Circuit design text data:
────────────────────────────────────────
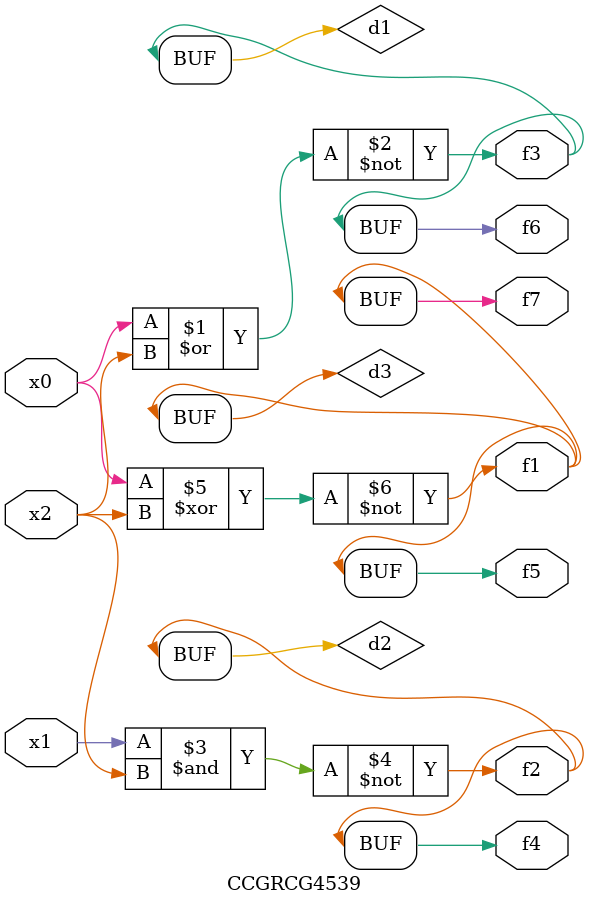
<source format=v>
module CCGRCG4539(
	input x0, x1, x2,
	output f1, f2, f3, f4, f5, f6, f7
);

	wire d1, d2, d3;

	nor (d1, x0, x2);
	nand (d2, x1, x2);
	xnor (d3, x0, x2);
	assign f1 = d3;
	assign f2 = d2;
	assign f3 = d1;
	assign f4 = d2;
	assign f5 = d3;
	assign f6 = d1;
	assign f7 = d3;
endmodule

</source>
────────────────────────────────────────
## Required work
Collect the lines of the data that carry the word "assign".

## Reply
	assign f1 = d3;
	assign f2 = d2;
	assign f3 = d1;
	assign f4 = d2;
	assign f5 = d3;
	assign f6 = d1;
	assign f7 = d3;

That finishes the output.